Значит, Остин и Дорина помирились и вскоре вернутся домой. Еще один счастливый финал. Она уберет им квартиру, прежде чем уедет, и купит цветы. Они будут ей благодарны, но видеть ее не захотят. Ей придется искать место, хотя неясно, что она может делать, кроме ухода за пожилыми женщинами. Конечно, можно воспользоваться приглашением Клер – поселиться у нее. У Тисборнов чувство ответственности весьма развито, и она ни на секунду не почувствует себя лишней в их доме. Зато поздно вечером, когда она уже будет спать, они, вернувшись из гостей, будут говорить между собой о бедной старой Лотти и вежливо сочувствовать, мысленно посылая ее ко всем чертям. А потом Клер будет поддразнивать Джорджа тем, что Шарлотта в него влюблена. А она будет лежать в постели, прислушиваясь к их голосам. И все будут твердить: какие благородные эти Тисборны, взяли на себя опеку над старой Лотти, у которой и в молодости был тяжелый характер, а с годами и подавно. Живя возле Клер и Джорджа, она будет дожидаться появления на свет маленьких Леферье. После этого станет нянькой, как раньше при Элисон.
При всем при том Шарлотта прекрасно осознавала, что все эти унылые пути могут оказаться непройденными. Потому что нечто неожиданное, пусть и неприятное, но вносящее перемены, может случиться с каждым, даже с ней. Например, болезнь. Одно это уже может изменить ход событий. Но она слишком была уверена в бессмысленности будущего, чтобы сметь надеяться на перемены к лучшему, она вообще не могла допустить мысли, что будущее может быть чем-то иным, кроме как рядом кошмарных продолжений ее нынешних страданий. Моральное осуждение самой себя не повлияло на нее успокоительно, и чувство вины не привело к приливу энергии. Кто находится в таком состоянии, тот скорее всего уже дошел до края.
Все мне ненавистны, думала она, и ненавистны не потому, что они нехорошие, злые или плохо ко мне относятся. Я их ненавижу, просто потому что… ненавижу, потому что им везет и у них есть все, чего нет у меня. И нет на свете существа настолько несчастного, чтобы могло за своим несчастьем укрыться, как за щитом, от моей ненависти. Она лежала в полутьме на неприбранной постели за серыми от грязи занавесками, лежала в неудобной позе, не стараясь даже ее изменить; размышляла о смерти… в желании умереть есть ли какой-то смысл?
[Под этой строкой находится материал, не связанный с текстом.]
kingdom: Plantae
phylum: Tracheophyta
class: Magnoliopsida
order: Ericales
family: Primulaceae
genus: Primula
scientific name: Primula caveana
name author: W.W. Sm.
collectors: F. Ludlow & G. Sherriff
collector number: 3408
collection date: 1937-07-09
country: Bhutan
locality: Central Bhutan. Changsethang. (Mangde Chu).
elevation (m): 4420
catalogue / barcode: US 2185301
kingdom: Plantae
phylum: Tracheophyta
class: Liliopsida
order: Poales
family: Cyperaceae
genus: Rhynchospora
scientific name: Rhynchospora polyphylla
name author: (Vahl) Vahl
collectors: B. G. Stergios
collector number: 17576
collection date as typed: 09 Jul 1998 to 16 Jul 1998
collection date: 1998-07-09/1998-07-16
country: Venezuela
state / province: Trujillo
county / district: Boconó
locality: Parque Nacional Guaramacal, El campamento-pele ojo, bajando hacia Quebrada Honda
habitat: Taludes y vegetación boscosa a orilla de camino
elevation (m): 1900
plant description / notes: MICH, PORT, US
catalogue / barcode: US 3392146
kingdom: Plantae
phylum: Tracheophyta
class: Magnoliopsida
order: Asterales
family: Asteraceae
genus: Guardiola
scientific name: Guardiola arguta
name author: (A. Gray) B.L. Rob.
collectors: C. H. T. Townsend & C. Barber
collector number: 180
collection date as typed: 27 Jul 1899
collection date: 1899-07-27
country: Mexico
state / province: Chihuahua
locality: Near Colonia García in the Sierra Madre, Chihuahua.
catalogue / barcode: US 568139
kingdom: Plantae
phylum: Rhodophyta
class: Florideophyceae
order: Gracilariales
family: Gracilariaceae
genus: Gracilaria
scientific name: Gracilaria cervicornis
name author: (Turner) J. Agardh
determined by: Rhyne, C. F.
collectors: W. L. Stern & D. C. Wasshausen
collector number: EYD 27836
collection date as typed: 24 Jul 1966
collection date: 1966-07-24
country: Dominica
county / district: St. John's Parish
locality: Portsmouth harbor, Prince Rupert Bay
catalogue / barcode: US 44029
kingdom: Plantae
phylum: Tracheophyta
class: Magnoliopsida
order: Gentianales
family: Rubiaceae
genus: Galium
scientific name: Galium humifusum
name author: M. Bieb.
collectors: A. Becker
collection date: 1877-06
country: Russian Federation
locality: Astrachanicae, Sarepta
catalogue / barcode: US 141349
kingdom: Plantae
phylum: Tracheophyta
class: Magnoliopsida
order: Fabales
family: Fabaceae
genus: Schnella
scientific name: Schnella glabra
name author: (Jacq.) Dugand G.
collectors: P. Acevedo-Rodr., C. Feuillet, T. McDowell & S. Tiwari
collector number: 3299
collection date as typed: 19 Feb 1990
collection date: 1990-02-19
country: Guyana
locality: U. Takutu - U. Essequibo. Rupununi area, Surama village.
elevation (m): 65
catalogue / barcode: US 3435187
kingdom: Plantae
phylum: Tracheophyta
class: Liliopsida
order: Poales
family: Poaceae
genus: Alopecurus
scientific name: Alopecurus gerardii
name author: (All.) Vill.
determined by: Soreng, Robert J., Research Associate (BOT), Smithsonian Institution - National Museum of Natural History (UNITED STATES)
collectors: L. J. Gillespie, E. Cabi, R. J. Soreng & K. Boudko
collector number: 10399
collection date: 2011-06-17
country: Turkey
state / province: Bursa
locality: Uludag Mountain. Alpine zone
Нет, какой уж тут смысл. Она находилась уже далеко ото всех принятых среди людей смысловых делений. Убить себя или нет и повлияет ли ее смерть на что-нибудь или на кого-нибудь? – на эти вопросы нельзя отыскать ответ, невозможно даже точно их сформулировать. Уничтожить себя от зависти? Почему бы нет? Ведь все равно. Облегчит ли отчаяние ее добровольный уход или затруднит, сведет ли само собой в могилу – это решит слепой случай. Она всегда была невольницей случайностей, а раз так, то пусть они ее и убьют, когда сочтут нужным. Умирать не будет радостно, но ведь и любила она тоже безрадостно. Ее лебединая песня сложится из бессмысленных слов, нацеленных в сторону сумасшедшего мира, и они ударят в него, в этот хаос, на котором все стоит, из которого все сотворено. А люди, которые, попивая вечером винцо, с усмешкой будут говорить: «Бедная Шарлотта тосковала и поэтому ушла из жизни», – эти люди сами вскоре умрут.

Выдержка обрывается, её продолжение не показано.